My pastor Jimmy did an awesome sermon on this  a few months ago. You should check it out here–part 3.

On the Road: My Journey Through Psalms 84-85

I was 3 the first time we went on a long road trip. My mom was pregnant with my brother, if memory serves, and didn’t come with us for that reason, but I also suspect my grandparents were giving my parents a little break before the sailed into parenthood a third time. So we loaded up my grandfather’s large blue van and headed south.

I don’t remember much about this trip, except that we stopped at pretty much every McDonald’s along I-95. And that I thought the road would never end.

In case you’re wondering, I-95 does end and we took it all the way to Miami. Which, in the end, was worth all the endless traveling, bathroom breaks, and arguments with my sister.

It’s easy to see these kind of  adventures as symbolic, which I suppose is why road imagery is so common. In 1961, Kerouac, author of the novel On The Road, wrote this about his journey:

“Dean and I were embarked on a journey through post-Whitman America to find that America and to find the inherent goodness in American man. It was really a story about 2 Catholic buddies roaming the country in search of God. And we found him.”

Kerouac’s version of finding God is definitely NOT biblically sound, but his point is valid.

Men build roads, but road build men.

Roads take us places, and a true God-traveled road will take you straight to Him. And that is better, as the psalmist says, than a 1000

elsewhere.

This has been a tough year for my family. On this road, in 9 months we have lost 3 family members.  But this Psalm provides comfort like no other, because it paints a picture of our eternal destination. And the whole reason why we started this road trip in the first place.

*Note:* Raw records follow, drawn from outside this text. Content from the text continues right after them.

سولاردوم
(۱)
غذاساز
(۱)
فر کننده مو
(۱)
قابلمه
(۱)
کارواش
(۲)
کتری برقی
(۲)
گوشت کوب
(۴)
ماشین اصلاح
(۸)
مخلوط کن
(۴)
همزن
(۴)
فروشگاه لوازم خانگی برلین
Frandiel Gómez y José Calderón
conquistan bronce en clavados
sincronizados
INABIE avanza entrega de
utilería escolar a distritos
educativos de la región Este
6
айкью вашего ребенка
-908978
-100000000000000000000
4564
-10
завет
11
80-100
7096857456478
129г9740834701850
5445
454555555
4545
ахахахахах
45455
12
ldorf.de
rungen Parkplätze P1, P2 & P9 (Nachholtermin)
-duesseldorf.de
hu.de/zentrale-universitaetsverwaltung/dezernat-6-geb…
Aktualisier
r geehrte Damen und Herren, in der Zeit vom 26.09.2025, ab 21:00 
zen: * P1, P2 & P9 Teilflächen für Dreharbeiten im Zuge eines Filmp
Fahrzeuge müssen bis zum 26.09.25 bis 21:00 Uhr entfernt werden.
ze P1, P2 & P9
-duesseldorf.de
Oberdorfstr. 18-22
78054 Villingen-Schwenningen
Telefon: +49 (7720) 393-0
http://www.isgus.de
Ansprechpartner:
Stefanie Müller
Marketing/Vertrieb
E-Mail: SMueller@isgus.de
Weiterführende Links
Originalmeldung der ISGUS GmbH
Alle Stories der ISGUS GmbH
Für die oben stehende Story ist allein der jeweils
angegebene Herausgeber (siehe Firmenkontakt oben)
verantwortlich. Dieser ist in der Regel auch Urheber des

Yes, life on the road is hard and there is not always a McDonald’s when you need one, but the destination is worth it.

Because, “how blessed all those in whom you live, whose lives become roads you travel” (Psalm 84: 5)

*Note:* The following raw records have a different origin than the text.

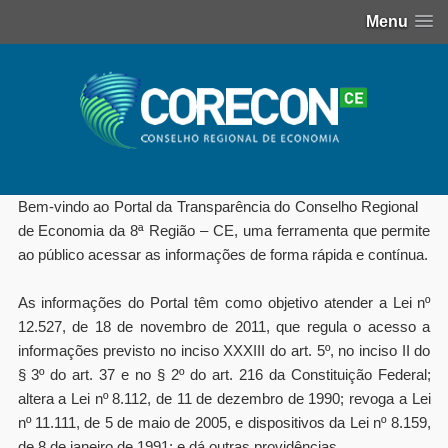
Menu
Bem-vindo ao Portal da Transparência do Conselho Regional
de Economia da 8ª Região – CE, uma ferramenta que permite
ao público acessar as informações de forma rápida e contínua.
As informações do Portal têm como objetivo atender a Lei nº
12.527, de 18 de novembro de 2011, que regula o acesso a
informações previsto no inciso XXXIII do art. 5º, no inciso II do
§ 3º do art. 37 e no § 2º do art. 216 da Constituição Federal;
altera a Lei nº 8.112, de 11 de dezembro de 1990; revoga a Lei
nº 11.111, de 5 de maio de 2005, e dispositivos da Lei nº 8.159,
de 8 de janeiro de 1991; e dá outras providências.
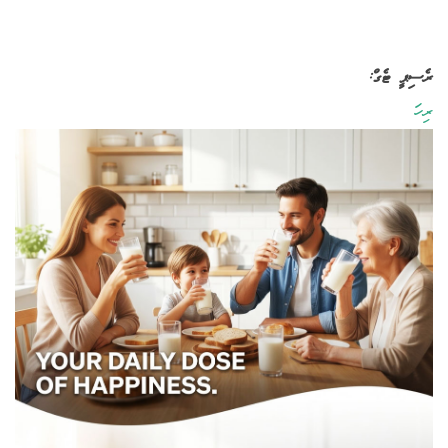
ރެސިޕީ ޓެގް:
ރިހަ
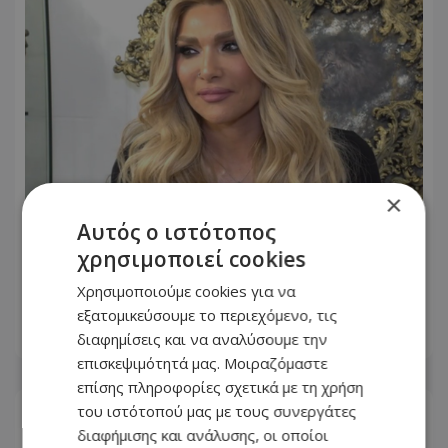
×
Αυτός ο ιστότοπος
Αγγελική Ηλιάδη: Η αποκάλυψη για
χρησιμοποιεί cookies
τον Χριστό και το «εκτυφλωτικό φως»
Χρησιμοποιούμε cookies για να
που αντίκρισε
εξατομικεύσουμε το περιεχόμενο, τις
διαφημίσεις και να αναλύσουμε την
07.08.2026 - 10:50
επισκεψιμότητά μας. Μοιραζόμαστε
επίσης πληροφορίες σχετικά με τη χρήση
του ιστότοπού μας με τους συνεργάτες
διαφήμισης και ανάλυσης, οι οποίοι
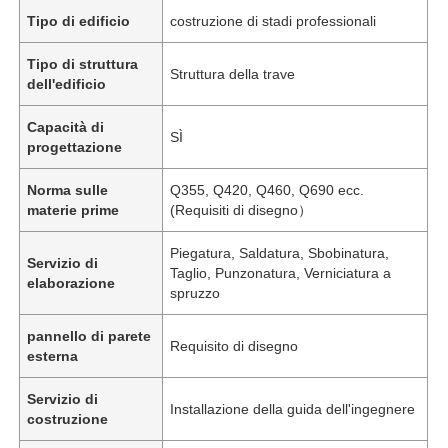
Tipo di edificio
costruzione di stadi professionali
Tipo di struttura
Struttura della trave
dell'edificio
Capacità di
SÌ
progettazione
Norma sulle
Q355, Q420, Q460, Q690 ecc.
materie prime
(Requisiti di disegno）
Piegatura, Saldatura, Sbobinatura,
Servizio di
Taglio, Punzonatura, Verniciatura a
elaborazione
spruzzo
pannello di parete
Requisito di disegno
esterna
Servizio di
Installazione della guida dell'ingegnere
costruzione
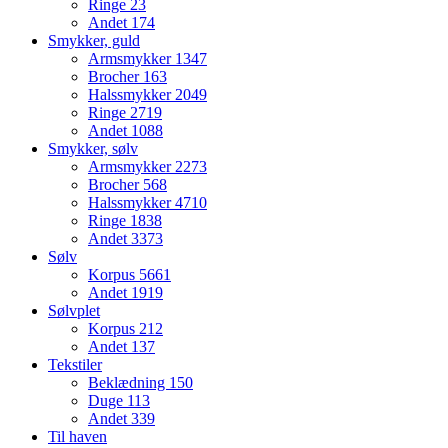
Ringe
23
Andet
174
Smykker, guld
Armsmykker
1347
Brocher
163
Halssmykker
2049
Ringe
2719
Andet
1088
Smykker, sølv
Armsmykker
2273
Brocher
568
Halssmykker
4710
Ringe
1838
Andet
3373
Sølv
Korpus
5661
Andet
1919
Sølvplet
Korpus
212
Andet
137
Tekstiler
Beklædning
150
Duge
113
Andet
339
Til haven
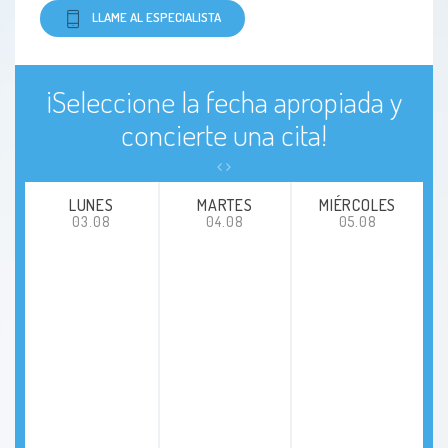
LLAME AL ESPECIALISTA
¡Seleccione la fecha apropiada y
concierte una cita!
LUNES
MARTES
MIÉRCOLES
03.08
04.08
05.08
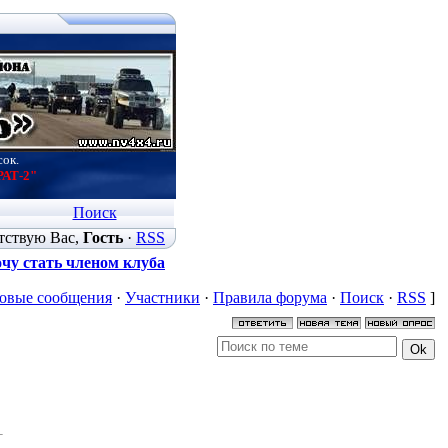
сок.
РАТ-2"
Поиск
тствую Вас
,
Гость
·
RSS
чу стать членом клуба
овые сообщения
·
Участники
·
Правила форума
·
Поиск
·
RSS
]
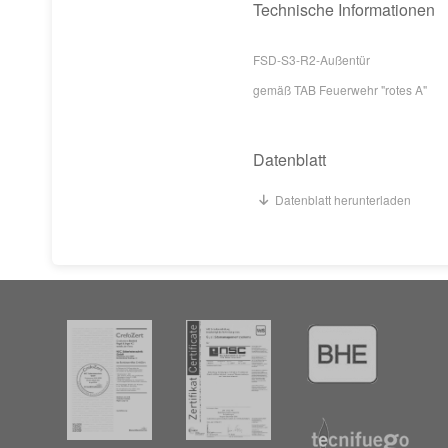
Technische Informationen
FSD-S3-R2-Außentür
gemäß TAB Feuerwehr "rotes A"
Datenblatt
Datenblatt herunterladen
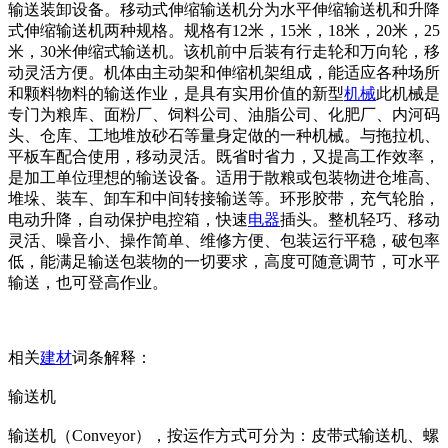
输送装卸设备。移动式伸缩输送机分为水平伸缩输送机和升降
式伸缩输送机两种规格。规格有12米，15米，18米，20米，25
米，30米伸缩式输送机。该机前中后装有行走轮和万向轮，移
动灵活方便。机体由主动架和伸缩机架组成，能适应各种场所
和颗料物料的输送作业，是具有实用价值的新型
机械
此机械是
专门为粮库、面粉厂、饲料公司、油脂公司、化肥厂、内河码
头、仓库、工地堆放砂石等量身定做的一种机械。与拖拉机、
平板车配合使用，移动灵活。既省时省力，又提高工作效率，
是加工单位理想的输送设备。适用于散粮或包装物进仓堆高、
堆垛、装车、卸车和中间转接输送等。环形胶带，充气轮胎，
电动升降，自动保护电控箱，快速
电器
插头。整机轻巧、移动
灵活、噪音小、操作简单、维修方便、包装运行平稳，破包率
低，能满足输送包装物的一切要求，高度可随意调节，可水平
输送，也可登高作业。
相关
建材
词条解释：
输送机
输送机（Conveyor），按运作方式可分为：皮带式输送机、螺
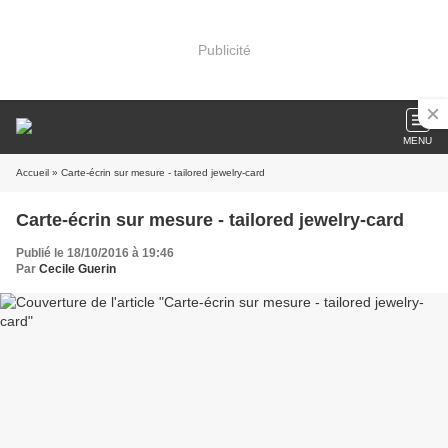
Publicité
MENU
Accueil
» Carte-écrin sur mesure - tailored jewelry-card
Carte-écrin sur mesure - tailored jewelry-card
Publié le 18/10/2016 à 19:46
Par
Cecile Guerin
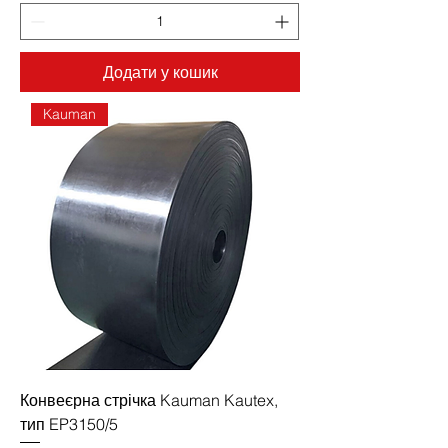
Додати у кошик
Kauman
Конвеєрна стрічка Kauman Kautex,
тип EP3150/5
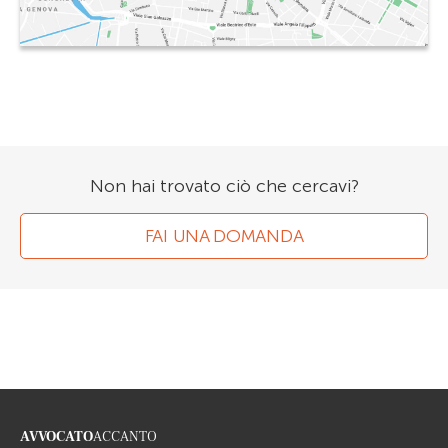
Non hai trovato ciò che cercavi?
FAI UNA DOMANDA
AVVOCATO
ACCANTO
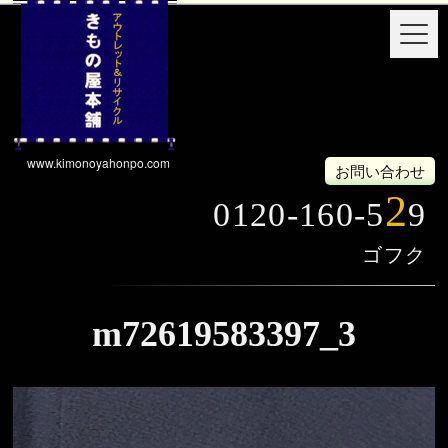
www.kimonoyahonpo.com
お問い合わせ
2
0120-160-5
9
m72619583397_3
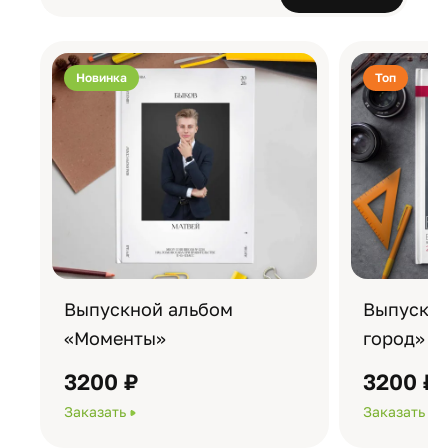
Новинка
Топ
Выпускной альбом
Выпускно
«Моменты»
город»
3200 ₽
3200 ₽
Заказать
Заказать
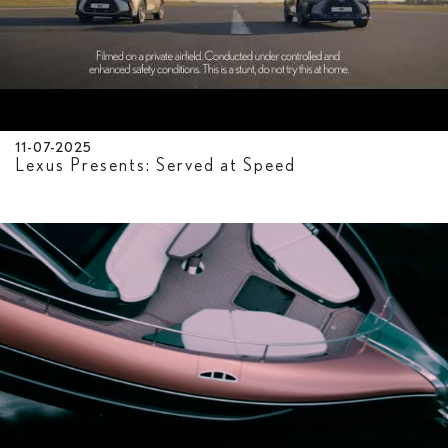
11-07-2025
Lexus Presents: Served at Speed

Grandma Says: My journey through Psalms (78-81; 83)

I love history. It’s one of the few things that I understand the universal importance of learning. Oh don’t get me wrong, I don’t know if anyone really needs the specific dates of when Washington blew his nose right before he took office, but the older I get the more I realize history does, in fact, repeat itself.

In Psalm 77, the poet recounts all that Israel has been through in the recent past. The poets cry is understandable as he just can’t fathom the waitresses of a people who have witnessed so many wonderful things.

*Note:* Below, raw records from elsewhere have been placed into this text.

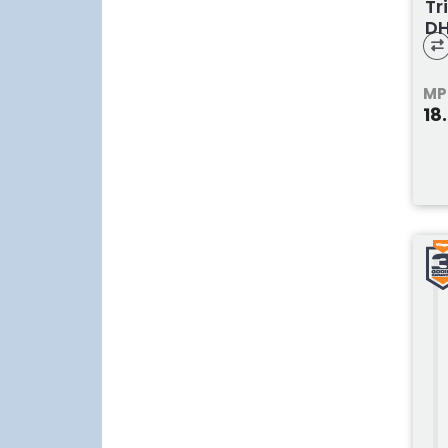
Tr
DH
MP
18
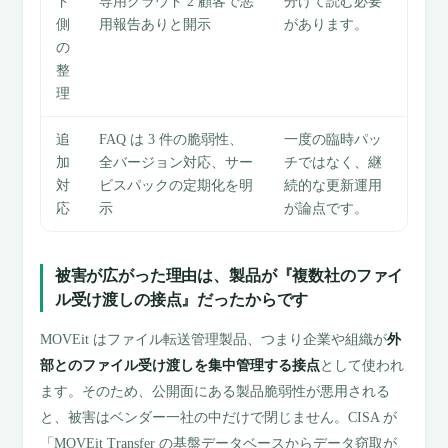
ド
専用クラウド 2 顧客で悪
分けて読む必要
側
用報告ありと開示
があります。
の
整
理
追
FAQ は 3 件の脆弱性、
一度の臨時パッ
加
全バージョン対応、サー
チではなく、継
対
ビスパックの定期化を明
続的な更新運用
応
示
が論点です。
被害が広がった理由は、製品が『複数社のファイ
ル受け渡しの接点』だったからです
MOVEit はファイル転送管理製品、つまり企業や組織が
外
部とのファイル受け渡しを集中管理する接点
として使われ
ます。そのため、公開面にある製品脆弱性が悪用される
と、被害はベンダー一社の中だけで閉じません。CISA が
「MOVEit Transfer の基盤データベースからデータ窃取が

But it’s easy…in the moment of crisis, when you are stressed, and weary, and tired of yet another peanut butter and jelly sandwich…to resort to complaints and curses..neither of which are productive.

Yeah, grandma said there’d be days like this.

And maybe Grandma even told you a few old stories about how God is always faithful. You want to believe her, after all bread falling out of heaven is pretty cool, but you’re tired and you’re sure she is exaggerating. After all, that can’t really be literal, can it?

It’s important for us to know our history and listen to the previous generation. They have lived through a lot. Maubr they’re out of control with their need to share their input, but really they are behaving as God intended. Generation to generation, guiding, teaching and learning. In theory.

But as they say, sometimes you just have to learn for yourself no matter how many times you’ve been warned.

I used to think the Israelites of the Old Testament had to have some kind of mental hangup or processing disorder to be so foolish and unwise, but we are really not all that different. We want results…now! We want answers…now! When we don’t get answers… we make them ourselves.

Generation after generation after generation.

So we have a choice to make. We can cry out to God with our complaints and worries…great, but do we follow after him DESPITE the circumstances, or are we just fair weather followers. Oh sure, it’s easy to follow God when he is sending plagues and parting seas, but how about in the desert? Do we still look for him, or do we abandon him, because we think he’s abandoned us?

Although history can teach us how to be successful followers of Jesus, we have to be willing not only to just hear, but to embrace the lesson. Otherwise our history repeats.

Grandma said there’d be days like this…because she knows. Are you listening?